Monday, Mar. 31, 1947
Gag Machine
The No. 1 jokesmith of his day is a six-foot gag-&-stunt machine named Milton Berle (rhymes with churl). His 38-year-old brain is a tight-packed file of some 50,000 jokes and japes. With never-miss efficiency, Berle can dip into these mental files, yank out just the gag he wants when he wants it. The "Thief of Badgags" (as spiteful rivals call him), who has probably lured more people into nightclubs than any performer alive, is now making his sixth attempt in 18 years to lure listeners to their radios with a Berle show.
Last week, the new Berle show, despite a choice time spot (Tues. 8 p.m., NBC) and a whopping publicity buildup by Philip Morris, got a not-so-hot Hooperating of 11.1. The reason was as plain as the remodeled nose on Milt's face: he has to be seen. His gags need his visible leers and risible nudges to get across.

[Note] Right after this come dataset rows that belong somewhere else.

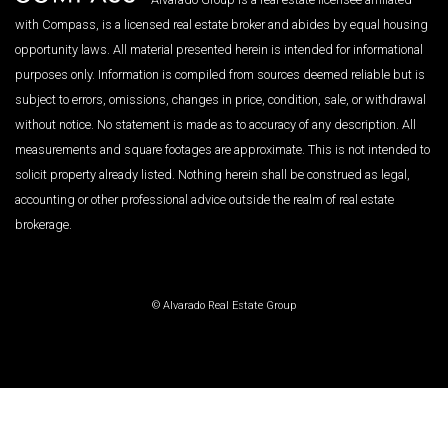
with Compass, is a licensed real estate broker and abides by equal housing
opportunity laws. All material presented herein is intended for informational
purposes only. Information is compiled from sources deemed reliable but is
subject to errors, omissions, changes in price, condition, sale, or withdrawal
without notice. No statement is made as to accuracy of any description. All
measurements and square footages are approximate. This is not intended to
solicit property already listed. Nothing herein shall be construed as legal,
accounting or other professional advice outside the realm of real estate
brokerage.
© Alvarado Real Estate Group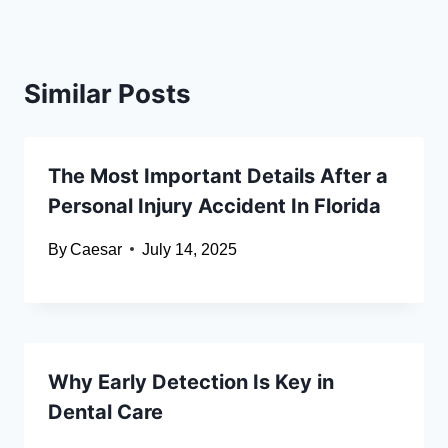
Similar Posts
The Most Important Details After a
Personal Injury Accident In Florida
By
Caesar
July 14, 2025
Why Early Detection Is Key in
Dental Care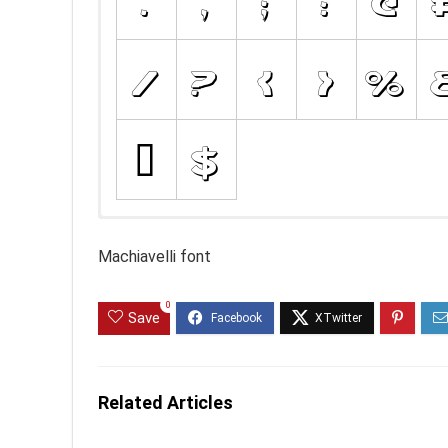
Machiavelli font
0
Save
Related Articles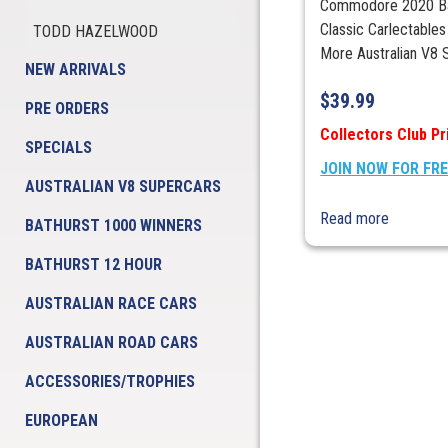
Commodore 2020 Bat
Classic Carlectables
TODD HAZELWOOD
More Australian V8 S
NEW ARRIVALS
$
39.99
PRE ORDERS
Collectors Club Pr
SPECIALS
JOIN NOW FOR FR
AUSTRALIAN V8 SUPERCARS
Read more
BATHURST 1000 WINNERS
BATHURST 12 HOUR
AUSTRALIAN RACE CARS
AUSTRALIAN ROAD CARS
ACCESSORIES/TROPHIES
EUROPEAN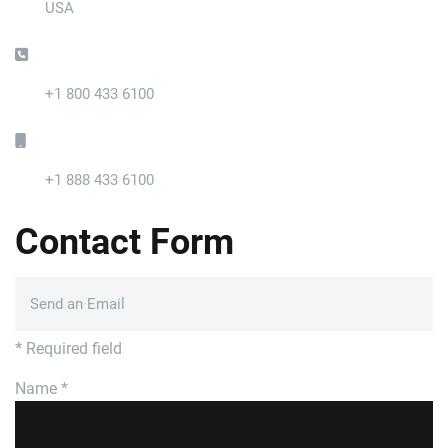
USA
Phone:
+1 800 433 6100
Mobile:
+1 888 433 6100
Contact Form
Send an Email
*
Required field
Name
*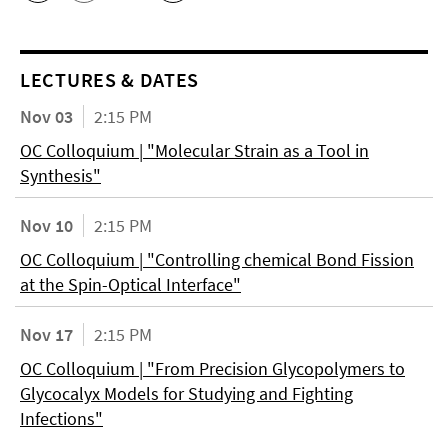
LECTURES & DATES
Nov 03
2:15 PM
OC Colloquium | "Molecular Strain as a Tool in
Synthesis"
Nov 10
2:15 PM
OC Colloquium | "Controlling chemical Bond Fission
at the Spin-Optical Interface"
Nov 17
2:15 PM
OC Colloquium | "From Precision Glycopolymers to
Glycocalyx Models for Studying and Fighting
Infections"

New Man. For the new show, Milt claims that he has become a new man. "It's a different me," he muses, puffing a halo of cigar smoke. "I'm not the manufactured Broadway comedian any more. I'm going back, back to my real talent. I began as a dramatic actor, you know. . . . On this new show, people will get to know the real Milton Berle. The Milton at home."

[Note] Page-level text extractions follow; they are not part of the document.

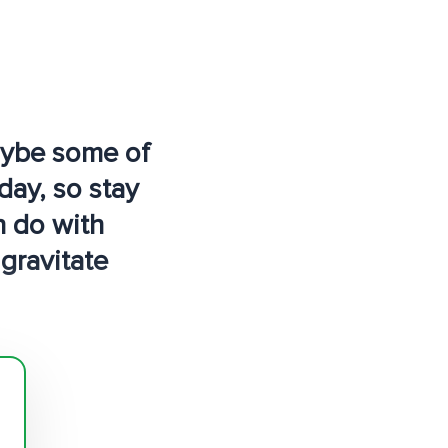
maybe some of
day, so stay
n do with
 gravitate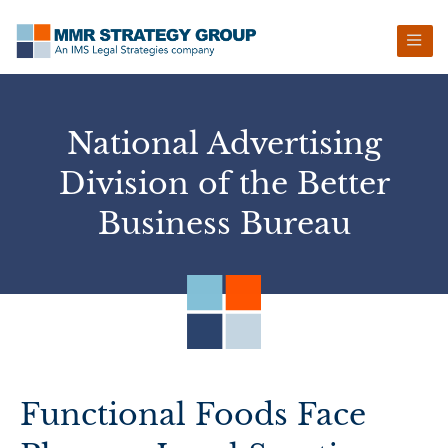
Skip
Skip
Skip
Skip
to
to
to
to
primary
main
primary
footer
navigation
content
sidebar
National Advertising
Division of the Better
Business Bureau
Functional Foods Face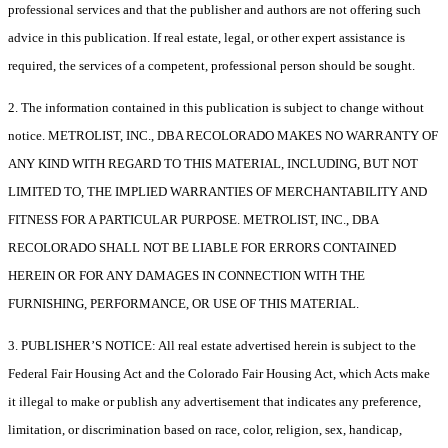
professional services and that the publisher and authors are not offering such
advice in this publication. If real estate, legal, or other expert assistance is
required, the services of a competent, professional person should be sought.
2. The information contained in this publication is subject to change without
notice. METROLIST, INC., DBA RECOLORADO MAKES NO WARRANTY OF
ANY KIND WITH REGARD TO THIS MATERIAL, INCLUDING, BUT NOT
LIMITED TO, THE IMPLIED WARRANTIES OF MERCHANTABILITY AND
FITNESS FOR A PARTICULAR PURPOSE. METROLIST, INC., DBA
RECOLORADO SHALL NOT BE LIABLE FOR ERRORS CONTAINED
HEREIN OR FOR ANY DAMAGES IN CONNECTION WITH THE
FURNISHING, PERFORMANCE, OR USE OF THIS MATERIAL.
3. PUBLISHER’S NOTICE: All real estate advertised herein is subject to the
Federal Fair Housing Act and the Colorado Fair Housing Act, which Acts make
it illegal to make or publish any advertisement that indicates any preference,
limitation, or discrimination based on race, color, religion, sex, handicap,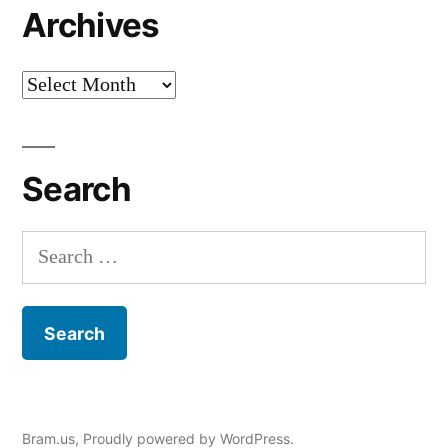
Archives
Archives
Search
Search
for:
Bram.us
,
Proudly powered by WordPress.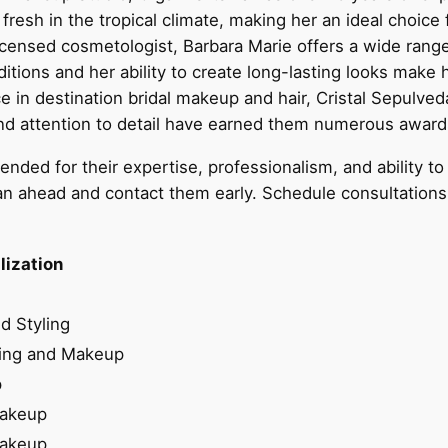
resh in the tropical climate, making her an ideal choice 
icensed cosmetologist, Barbara Marie offers a wide rang
tions and her ability to create long-lasting looks make 
e in destination bridal makeup and hair, Cristal Sepulve
and attention to detail have earned them numerous award
ed for their expertise, professionalism, and ability to 
an ahead and contact them early. Schedule consultations or 
lization
d Styling
ling and Makeup
p
Makeup
Makeup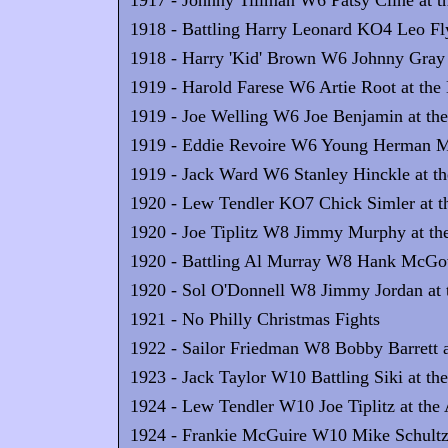
1917 - Johnny Tillman W6 Patsy Cline at t
1918 - Battling Harry Leonard KO4 Leo Fly
1918 - Harry 'Kid' Brown W6 Johnny Gray a
1919 - Harold Farese W6 Artie Root at the 
1919 - Joe Welling W6 Joe Benjamin at the
1919 - Eddie Revoire W6 Young Herman Mill
1919 - Jack Ward W6 Stanley Hinckle at th
1920 - Lew Tendler KO7 Chick Simler at t
1920 - Joe Tiplitz W8 Jimmy Murphy at the
1920 - Battling Al Murray W8 Hank McGove
1920 - Sol O'Donnell W8 Jimmy Jordan at t
1921 - No Philly Christmas Fights
1922 - Sailor Friedman W8 Bobby Barrett a
1923 - Jack Taylor W10 Battling Siki at th
1924 - Lew Tendler W10 Joe Tiplitz at the
1924 - Frankie McGuire W10 Mike Schultz 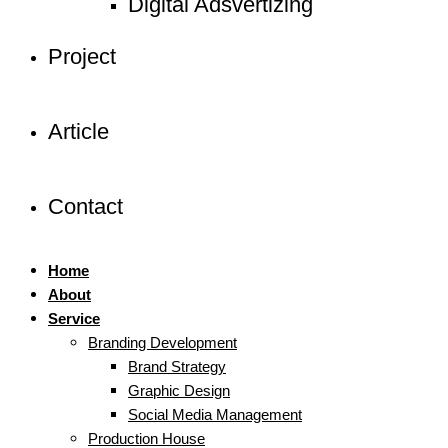
Digital Adsvertizing
Project
Article
Contact
Home
About
Service
Branding Development
Brand Strategy
Graphic Design
Social Media Management
Production House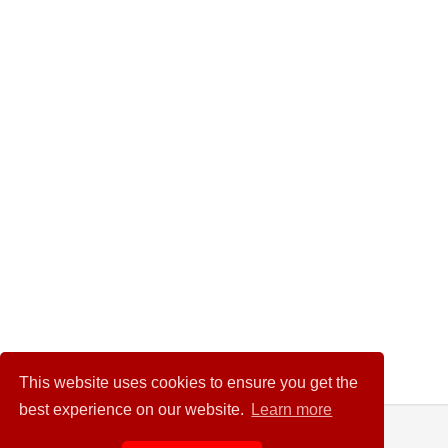
This website uses cookies to ensure you get the
best experience on our website.
Learn more
© 2026 Wedding Heart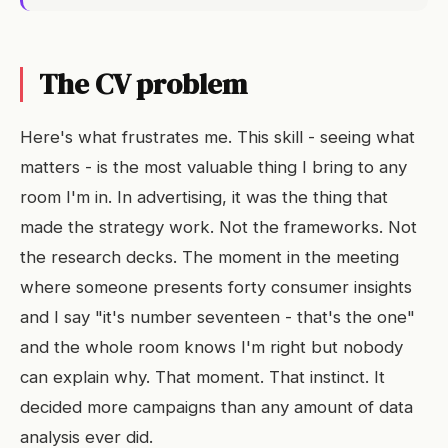
The CV problem
Here's what frustrates me. This skill - seeing what
matters - is the most valuable thing I bring to any
room I'm in. In advertising, it was the thing that
made the strategy work. Not the frameworks. Not
the research decks. The moment in the meeting
where someone presents forty consumer insights
and I say "it's number seventeen - that's the one"
and the whole room knows I'm right but nobody
can explain why. That moment. That instinct. It
decided more campaigns than any amount of data
analysis ever did.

If the new character failed to come across on the air, it might have been partly because Milton is almost never at home. When he is, home is a $4,000-a-year duplex in Manhattan's fashionable East 80s, bric-a-brackish with so much glass in tables and on walls that Milt meets himself every time he turns around.
Milt got his start just a few blocks north--in Harlem. His mother, Mrs. Sandra Berlinger, a Wanamaker and Gimbels store detective, began peddling him around New York's old Biograph movie studios when he was only five. At 16, she shoved him into his first solo comedy act, planted herself in the audience and started every big laugh with a stentorian "yak" that soon became famed throughout show business. At 21, Milt was a smash hit at the Palace, rolled on to successes on Broadway. But most of all, he wowed them in nightclubs. (His latest run: 46 weeks at Manhattan's Carnival Club, at $11,000 a week.) Now, Milt says, he is "through with the saloons." "For the first 26 weeks of the radio show," he explains, licking up a fresh eight-inch cigar, "I canceled out everything. The Philip Morris people been great, GREAT! They're gonna stick with me until the show builds. This time I gotta make it. I'm sincere about this. Why, I turned down $25,000 a week at the Roxy to work on the show, and it's only paying me a measly three, four thousand."